I'm using xymon 4.3.17, and server is what does the ntpdate test. Here's the snippet of code in question: if (strchr(cmd, ' ') == NULL) execlp(cmd, cmd, NULL); else { char *shell = getenv("SHELL"); if (!shell) shell = "/bin/sh"; execl(shell, "sh", "-c", cmd, NULL); } exit(127);
Note that 4.3.10 does what you say. I have that in the clients I have.
If I restart it as me, ntpdate is run, but not with an sh derivative. My shell is tcsh, and what I start uses my environment variables. My init script also has #!/bin/sh as the first line, but that doesn't necessarily prevent environment variables from being inherited.
echo $tcsh
6.18.01
sh
echo $SHELL
/bin/tcsh I've added setting the shell to my startup script for now. And, to show you what's happening, here's a snippet that echoes $SHELL: xymon_precmd() { echo $SHELL SHELL="/bin/sh" export SHELL
touch ${xymon_pidfile} && chown ${xymon_user} ${xymon_pidfile}
}
And so, even though the startup script is run with /bin/sh, the $SHELL variable is still set to /bin/tcsh:
/etc/rc.d/xymon restart
Stopping xymon. Waiting for PIDS: 29042. /bin/tcsh Starting xymon.
-Tracy
On Thu, Oct 16, 2014 at 11:43 PM, Jeremy Laidman <jlaidman at rebel-it.com.au> wrote:
On 17 October 2014 15:16, Tracy Di Marco White <gendalia at iastate.edu> wrote:
If I restart xymon while using tcsh, for example, suddenly my ntp test breaks,
Is this a client or server? How did you restart xymon? My init script has "#! /bin/sh" in the first line, so I don't think it should matter what shell I run it from.
For the moment, I've hard coded 'export SHELL=/bin/sh' in the startup script for xymon, but the assumption shouldn't be made that $SHELL is a /bin/sh derivative.
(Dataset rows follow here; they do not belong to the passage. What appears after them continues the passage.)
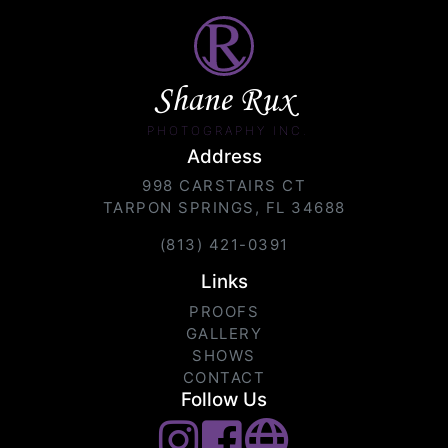
Shane Rux
PHOTOGRAPHY INC.
Address
998 CARSTAIRS CT
TARPON SPRINGS, FL 34688
(813) 421-0391
Links
PROOFS
GALLERY
SHOWS
CONTACT
Follow Us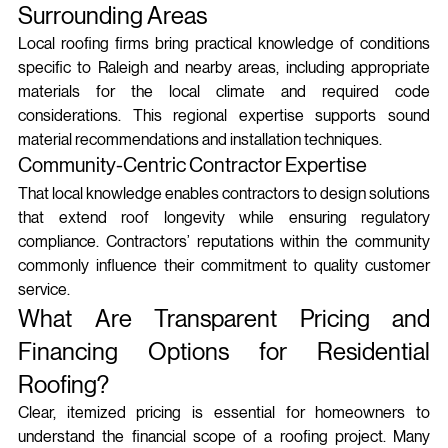
Surrounding Areas
Local roofing firms bring practical knowledge of conditions 
specific to Raleigh and nearby areas, including appropriate 
materials for the local climate and required code 
considerations. This regional expertise supports sound 
material recommendations and installation techniques.
Community-Centric Contractor Expertise
That local knowledge enables contractors to design solutions 
that extend roof longevity while ensuring regulatory 
compliance. Contractors’ reputations within the community 
commonly influence their commitment to quality customer 
service.
What Are Transparent Pricing and 
Financing Options for Residential 
Roofing?
Clear, itemized pricing is essential for homeowners to 
understand the financial scope of a roofing project. Many 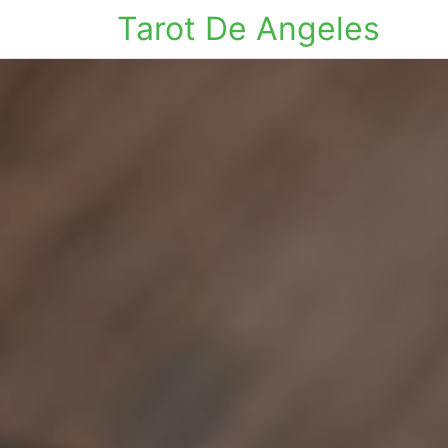
Tarot De Angeles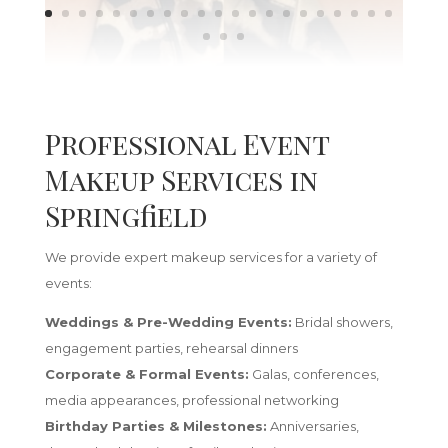
Professional Event
Makeup Services in
Springfield
We provide expert makeup services for a variety of
events:
Weddings & Pre-Wedding Events:
Bridal showers,
engagement parties, rehearsal dinners
Corporate & Formal Events:
Galas, conferences,
media appearances, professional networking
Birthday Parties & Milestones:
Anniversaries,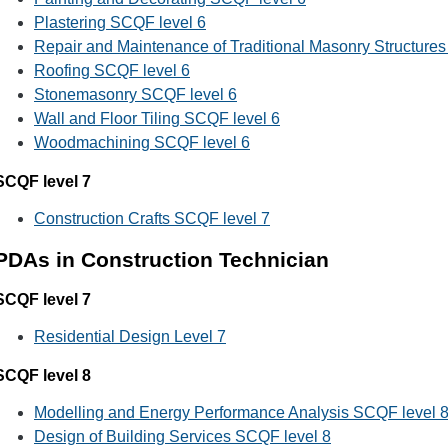
Plastering SCQF level 6
Repair and Maintenance of Traditional Masonry Structure
Roofing SCQF level 6
Stonemasonry SCQF level 6
Wall and Floor Tiling SCQF level 6
Woodmachining SCQF level 6
SCQF level 7
Construction Crafts SCQF level 7
PDAs in Construction Technician
SCQF level 7
Residential Design Level 7
SCQF level 8
Modelling and Energy Performance Analysis SCQF level 
Design of Building Services SCQF level 8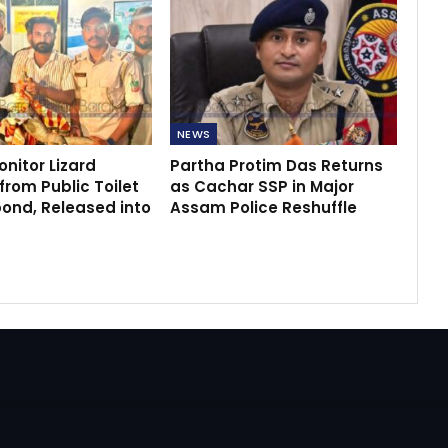
NEWS
nitor Lizard
Partha Protim Das Returns
rom Public Toilet
as Cachar SSP in Major
bond, Released into
Assam Police Reshuffle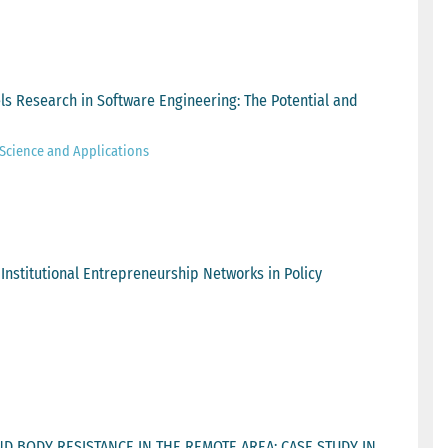
s Research in Software Engineering: The Potential and
Science and Applications
 Institutional Entrepreneurship Networks in Policy
D BODY RESISTANCE IN THE REMOTE AREA: CASE STUDY IN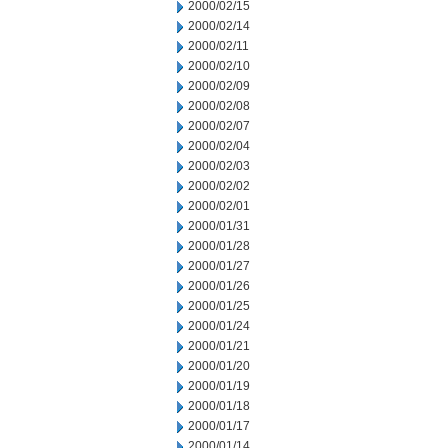
2000/02/15
2000/02/14
2000/02/11
2000/02/10
2000/02/09
2000/02/08
2000/02/07
2000/02/04
2000/02/03
2000/02/02
2000/02/01
2000/01/31
2000/01/28
2000/01/27
2000/01/26
2000/01/25
2000/01/24
2000/01/21
2000/01/20
2000/01/19
2000/01/18
2000/01/17
2000/01/14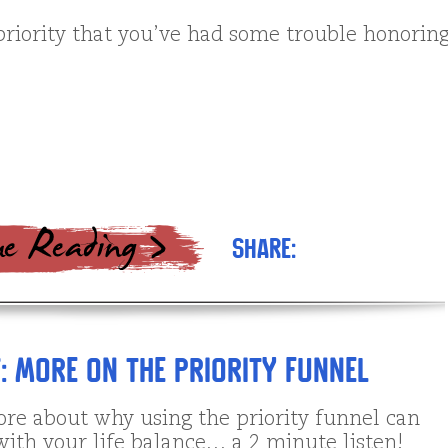
priority that you’ve had some trouble honoring
Share:
: More on the Priority Funnel
ore about why using the priority funnel can
with your life balance… a 2 minute listen!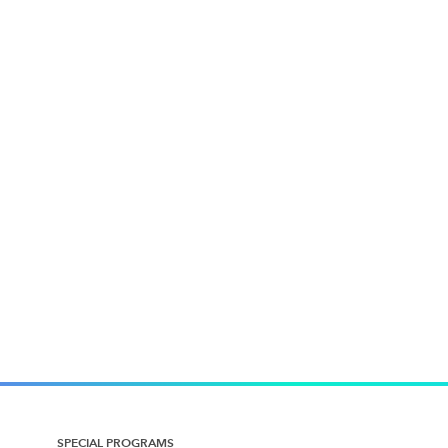
SPECIAL PROGRAMS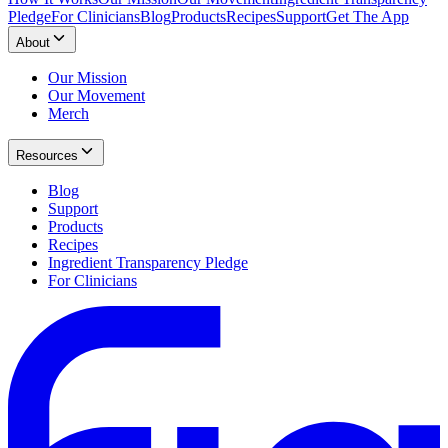
Pledge
For Clinicians
Blog
Products
Recipes
Support
Get The App
About
Our Mission
Our Movement
Merch
Resources
Blog
Support
Products
Recipes
Ingredient Transparency Pledge
For Clinicians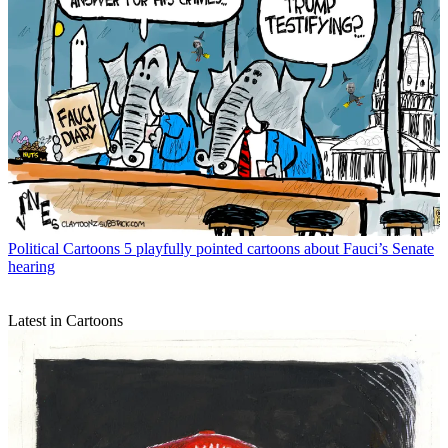
Political Cartoons
5 playfully pointed cartoons about Fauci’s Senate
hearing
Latest in Cartoons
Curiously, the code that runs the "ntpdate" command is this:
execl("/bin/sh", "sh", "-c", cmd, NULL);
where "cmd" is the command (passed into the run_command() function. So, I'm perplexed why it should matter what shell is running. As far as I can tell, none of Xymon's binaries or scripts reference $SHELL.